Question

Determine whether\({\bf{f}}\)is a function from\({\bf{Z}}\)to\({\bf{R}}\)if

a)\({\bf{f}}\left( {\bf{n}} \right) = \pm {\bf{n}}.\)

b)\({\bf{f}}\left( {\bf{n}} \right) = \sqrt {{{\bf{n}}^{\bf{2}}} + {\bf{1}}} .\)

c)\({\bf{f}}\left( {\bf{n}} \right) = {\bf{1}}/\left( {{{\bf{n}}^{\bf{2}}} - {\bf{4}}} \right).\)

Short answer

(a) \(f\) is not a function as it has more than one number of value for each of the value of \(n\) .

(b)\(f\)is a function.

(c) \(f\) is a not a function as the function is undefined at \(n = \pm 2\).

Step-by-step solution

Significance of the function

The function mainly defines the relationship amongst one of more variable. The functions are mainly used to formulate physical relationships.
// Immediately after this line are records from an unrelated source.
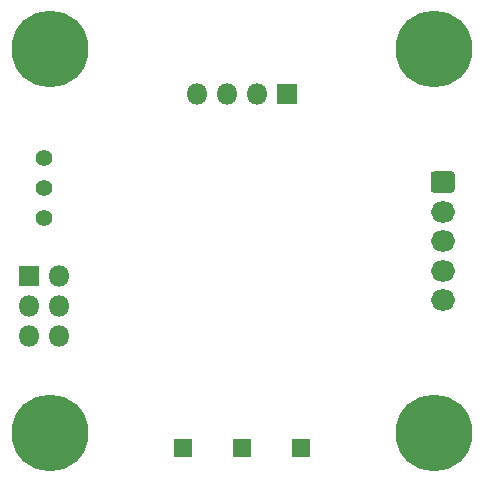
<source format=gbr>
G04 #@! TF.GenerationSoftware,KiCad,Pcbnew,(5.1.6-0-10_14)*
G04 #@! TF.CreationDate,2020-09-06T19:08:14+02:00*
G04 #@! TF.ProjectId,Tachometer pcb,54616368-6f6d-4657-9465-72207063622e,V2.0*
G04 #@! TF.SameCoordinates,Original*
G04 #@! TF.FileFunction,Soldermask,Bot*
G04 #@! TF.FilePolarity,Negative*
%FSLAX46Y46*%
G04 Gerber Fmt 4.6, Leading zero omitted, Abs format (unit mm)*
G04 Created by KiCad (PCBNEW (5.1.6-0-10_14)) date 2020-09-06 19:08:14*
%MOMM*%
%LPD*%
G01*
G04 APERTURE LIST*
%ADD10R,1.600000X1.600000*%
%ADD11C,1.408000*%
%ADD12O,1.800000X1.800000*%
%ADD13R,1.800000X1.800000*%
%ADD14O,2.050000X1.800000*%
%ADD15C,0.900000*%
%ADD16C,6.500000*%
G04 APERTURE END LIST*
D10*
X155000000Y-122500000D03*
X160000000Y-122500000D03*
X150000000Y-122500000D03*
D11*
X138250000Y-103000000D03*
X138250000Y-97920000D03*
X138250000Y-100460000D03*
D12*
X139540000Y-113000000D03*
X137000000Y-113000000D03*
X139540000Y-110460000D03*
X137000000Y-110460000D03*
X139540000Y-107920000D03*
D13*
X137000000Y-107920000D03*
D14*
X172000000Y-110000000D03*
X172000000Y-107500000D03*
X172000000Y-105000000D03*
X172000000Y-102500000D03*
G36*
G01*
X171239706Y-99100000D02*
X172760294Y-99100000D01*
G75*
G02*
X173025000Y-99364706I0J-264706D01*
G01*
X173025000Y-100635294D01*
G75*
G02*
X172760294Y-100900000I-264706J0D01*
G01*
X171239706Y-100900000D01*
G75*
G02*
X170975000Y-100635294I0J264706D01*
G01*
X170975000Y-99364706D01*
G75*
G02*
X171239706Y-99100000I264706J0D01*
G01*
G37*
D12*
X151180000Y-92500000D03*
X153720000Y-92500000D03*
X156260000Y-92500000D03*
D13*
X158800000Y-92500000D03*
D15*
X140447056Y-119552944D03*
X138750000Y-118850000D03*
X137052944Y-119552944D03*
X136350000Y-121250000D03*
X137052944Y-122947056D03*
X138750000Y-123650000D03*
X140447056Y-122947056D03*
X141150000Y-121250000D03*
D16*
X138750000Y-121250000D03*
X171250000Y-121250000D03*
D15*
X173650000Y-121250000D03*
X172947056Y-122947056D03*
X171250000Y-123650000D03*
X169552944Y-122947056D03*
X168850000Y-121250000D03*
X169552944Y-119552944D03*
X171250000Y-118850000D03*
X172947056Y-119552944D03*
X172947056Y-87052944D03*
X171250000Y-86350000D03*
X169552944Y-87052944D03*
X168850000Y-88750000D03*
X169552944Y-90447056D03*
X171250000Y-91150000D03*
X172947056Y-90447056D03*
X173650000Y-88750000D03*
D16*
X171250000Y-88750000D03*
D15*
X140447056Y-87052944D03*
X138750000Y-86350000D03*
X137052944Y-87052944D03*
X136350000Y-88750000D03*
X137052944Y-90447056D03*
X138750000Y-91150000D03*
X140447056Y-90447056D03*
X141150000Y-88750000D03*
D16*
X138750000Y-88750000D03*
M02*

</source>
Determination of the first function

The given equation is expressed as:

\(f\left( n \right) = \pm n\)

Here,\(f\)is not described as a function as each and every element of\(n \in Z\)has more than one number of value except the point\(n = 0\). Taking an example if\(n = 2\)then\(f\left( n \right) = \pm 2\). For\(n = 0\), the function should consist of one value.

Thus, \(f\) is not a function as it has more than one number of value for each of the value of \(n\) .

Determination of the second function

The given equation is expressed as:

\(f\left( n \right) = \sqrt {{n^2} + 1} \)

The function\(f\)is mainly defined for all the values\(n \in Z\)and also the function maps each and every element of\(Z\)to only one element of\(R\).

Thus, \(f\) is a function.

Determination of the third function

The given equation is expressed as:

\(f\left( n \right) = 1/\left( {{n^2} - 4} \right)\)

Here, for\(n = \pm 2\), the function is undefined as it is impossible to divide the function by\(0\). Hence,\(f\)is not a function from\(Z\)to the point\(R\), as\( \pm 2 \in Z\).

Thus, \(f\) is a not a function as the function is undefined at \(n = \pm 2\).